# Which method would you use for printing this?



## PolePoleClothing (Nov 27, 2011)

Hi there;

Our very first t-shirt collection will consist of four shirts with motives simular to this, printed in a large size (minimum A3) across the front:










So, I though I had this all figured out, and was going to get it done using transfer (I'd accepted the "stiffness" and possible discomfort). Then I discovered DTG. But then I read that this would produce a more faded result, and that screen printing is the way to go. This messed with my understanding of things, as I though screen-printing was only for designs with a few colors.

The way I understand it now; they're all possible options.

What method would you choose? What are the pros/cons?
And secondly (altough less important); which company would you recommend? Someone who can deliver the shirts them self (and maybe do custom labeling) would be preferred (yes, I've gone through the Preferred Vendors list, but if anyone had a personal experience with printing tees like this that they would like to share, that would be much appreciated).


----------



## sben763 (May 17, 2009)

What type of shirts? 100% polyester and you could use sublimation No fade.


----------



## Printmark (Sep 25, 2011)

Anders,

A3 (approx 12 x 16.5 inches) size is pretty big for an image with that much ink coverage. 

You need to state what color of garment your looking to have this printed on. If it is a white shirt, I would most definately go with Direct To Garment.
It can be done with 4-color process Screen Printing, but sometimes flesh tones can be hard to get right with Screen Printing. However a good printer can pull it off.

Printmark


----------



## PolePoleClothing (Nov 27, 2011)

Thanks for quick and helpful answers, please forgive my n00bness:

These will be white tees, perhaps one model in grey, and _maybe_, just_ maybe_ one in a light color like a baby-blue or pink (if doable).
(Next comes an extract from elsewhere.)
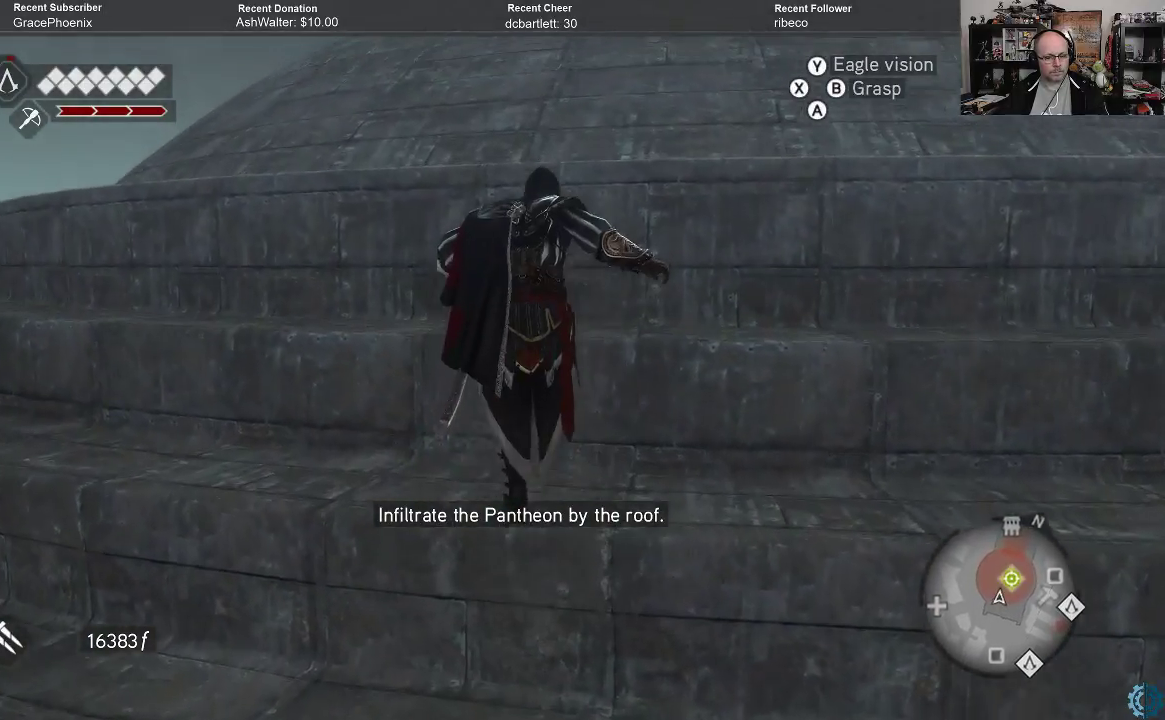
{"buttons": ["A", "R2"], "left_stick": "up", "right_stick": "center", "events": []}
Btw; I understand that DTG-printers are limited in width (A3 size most of them, right?), but do you guys think it would be hard to find a company that can make "longer" prints? More than 16,5", I mean.


----------



## PolePoleClothing (Nov 27, 2011)

Oh, and I completely forgot an important factor:

We will be producing anywhere from 10 to 50 of each design (starting small, probably end up around 25).


----------



## Printmark (Sep 25, 2011)

I only have experiance with the Brother DTG printer and the printable size is 14 x 16, which is close the the imprint size your wanting. So I can only assume that most DTG printers would have a similar print area. I'm sure someone here can let me know if this is incorrect.

For the quantities your requesting, DTG is going to be your best option. The inks are pretty vibrant, and even though they do tend to fade slightly after the first wash, I have never had a complaint about this in the 5 years we have been printing DTG. I still have some of the very first shirts we printed and they have been washed Tons of times and they are still acceptable in appearace.

The white shirts are going to give you the best looking print. The colored shirts you mentioned should print fine as well, but the color of the shirt will affect the tonal colors of the print, so they will look a little different than the white garments. I always tell customers to imagine if they put a colored piece of paper in there desktop inkjet printer and printed out the image, the results are the same with DTG. The exception to this is the DTG printers that can print white ink, however I am still a bit skeptical of this process for various reasons.

Cost wise, I would expect you could get them done for between $7 and $10 per shirt including a mid-grade 100% cotton tee. And I would advise you to go with the 100% tee as these inks work best on a natural fiber shirt.

I'm not all that familar with the sublimation option mentioned by sben763, but it might be worth looking into as well. I have seen sublimation, it looks good, but from what I understand about it, it does better on polyester garments.

Printmark


----------



## PolePoleClothing (Nov 27, 2011)

Thank you "Printmark", who ever you are, very helpfull!

One question: exactly why do you distrust DTG using white ink?


----------



## BroJames (Jul 8, 2008)

DTG white ink is expensive and increase your maintenance cost several folds. 

I think it would be difficult finding a good screenprinting price for 25 shirts average. DTG and paper transfers seems like your viable option. On white shirts I tend to prefer paper transfers.


----------



## PolePoleClothing (Nov 27, 2011)

Isn't the only advantage with using a transfer for such a print, that the colors will be better/more vibrant? And then on the downside, they'll be pretty stiff and kinda uncomfortable.


----------



## BroJames (Jul 8, 2008)

Dark transfers yes but not if you use jpss for lights or white shirts. Colors are more vibrant on dark transfers.


----------



## PolePoleClothing (Nov 27, 2011)

BroJames said:


> Dark transfers yes but not if you use jpss for lights or white shirts. Colors are more vibrant on dark transfers.



I'm afraid this went a bit over my head...


----------